Infrastructure as Code is an approach that involves describing infrastructure as code and then applying it to make the necessary changes. But how exactly to write code, IaC does not say, it only gives tools. One such tool is Terraform.
No. 1. readability
Infrastructure code must be readable . Then your colleagues will be able to easily understand it, and if necessary, add or test it. This seems to be an elementary thing, but it is often forgotten, and the output is “write only code” – code that can only be written, but cannot be read. Even its author, after a couple of days, is unlikely to be able to understand what he wrote and figure out how it all works.
An example of good practice is to put all variables in a separate file. This is convenient because they do not have to be searched throughout the code. You just open the file and immediately find what you need.
No. 2. Writing style
You need to adhere to a certain style of writing code. For example , the length of a line of code should be between 80-120 characters . If the lines are very long, the editor starts wrapping them. Transfers destroy the overall view and interfere with the understanding of the code. You have to spend a lot of time just to figure out where the line started and where it ended.
It’s good when the code writing check is automated. You can use the CI/CD pipeline for this. One of the steps of such a pipeline should be Lint, a process of statistical analysis of what is written, which helps to identify potential problems even before the code is applied.
No. 3. Working with repositories
Work with repositories like a developer . It is important to develop in new branches, link branches to tasks, review what has already been written, send a Pull Request before making changes, etc.
From the point of view of a maintainer, the listed actions may seem redundant – it is normal practice when people just come and start committing. If you have a small team, this might still work. Although even in this case it will be difficult to understand who, when, why and what corrections were made. As the project develops, such practices will increasingly complicate the understanding of what is happening and interfere with work. Therefore, it is worth learning how development works with repositories.
No. 4. Automation
Infrastructure as Code tools are somehow associated with DevOps. And DevOps are specialists who not only deal with maintenance, but also help developers work: set up pipelines, automate test launches, etc. All this also applies to IaC.
In Infrastructure as Code, automation should be applied : Lint rules, testing, automatic releases, etc.
When we have repositories with the same Ansible or Terraform, but they are rolled out manually – an engineer just comes and starts the task, this is not very good. Firstly, it is difficult to track who, why and at what moment launched it. Secondly, it is impossible to understand how it worked and draw conclusions.
With everything in the repository and controlled by an automatic CI/CD pipeline, we can always see when the pipeline was launched and how it performed. We can control the parallel execution of pipelines, identify the causes of failures, quickly find errors, and much more.
No. 5. Testing
You can often hear from maintainers that they do not test the code at all or simply first run it somewhere on dev. This is not the best testing option, because it does not give any guarantee that dev matches prod. In the case of Ansible or other configuration tools, standard testing looks something like this:
- launched a test on dev;
- rolled on dev, but crashed with an error;
- fixed this error;
- once again, the test was not run because dev is already in the state to which they tried to bring it.
It seems that the error has been corrected, and you can roll on prod. What will happen to prod? It’s always a matter of luck – hit or miss, guess or miss. If somewhere in the middle, something falls again, the error will be corrected and everything will be restarted.
But infrastructure code can and should be tested . At the same time, even if specialists know about different testing methods, they still cannot use them. The reason is that Ansible roles or Terraform files are written without the initial focus on the fact that they will need to be tested somehow.
When a developer writes code, he thinks about what else needs to be tested.
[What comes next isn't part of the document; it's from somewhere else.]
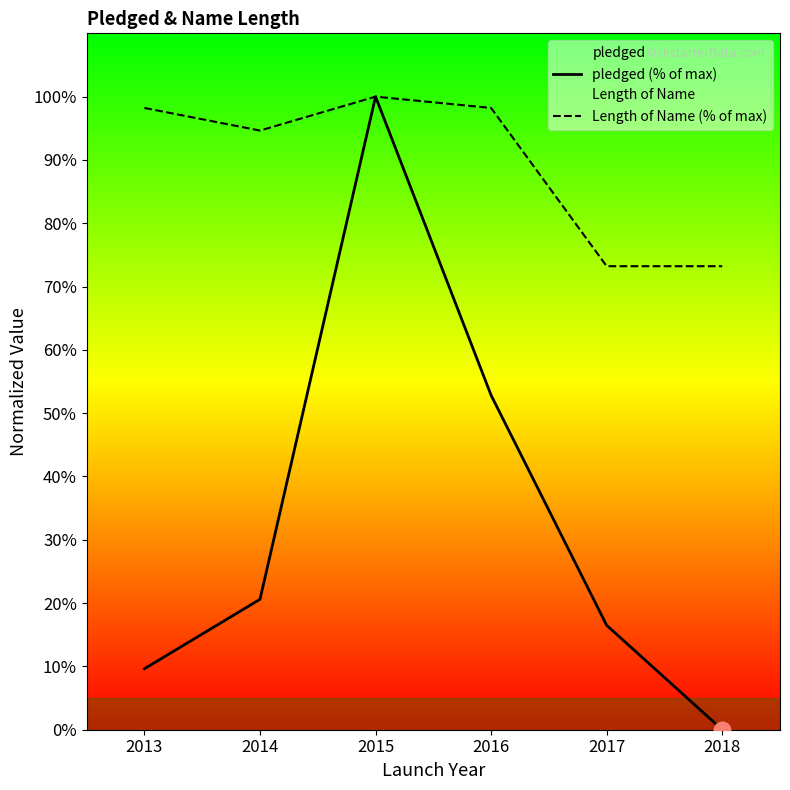

What is the total value across all series at 2017?

89.7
And, accordingly, before starting to write code, he plans how he will test it. Untested code is low quality code.
The same applies to infrastructure code: once written, you should be able to test it. Tests reduce the number of errors and make it easier for colleagues who will finalize your roles on Ansible or Terraform files.
A few words about automation in the end
A common practice when working with Ansible is that even if something can be tested, there is no automation. Usually this is a story when someone creates a virtual machine, takes some role written by colleagues, and launches it. Then he thinks: you need to add this and that. Appends and launches again on the virtual machine. Then he realizes that some more changes are needed, and that the current virtual machine has already been brought to some kind of state, so it needs to be killed, a new virtual machine should be raised and the role rolled over it. And if something does not work, this algorithm will have to be repeated until all errors are eliminated.
Usually the human factor works, and after the nth number of repetitions, it becomes too lazy to delete the virtual machine and create it again. Everything seems to work exactly as it should this time, so you can freeze the changes and roll through prod. But in reality, errors can still occur, which is why automation is needed. It works on automatic pipelines and signals new Pull Requests, helps to quickly identify bugs and prevent their occurrence.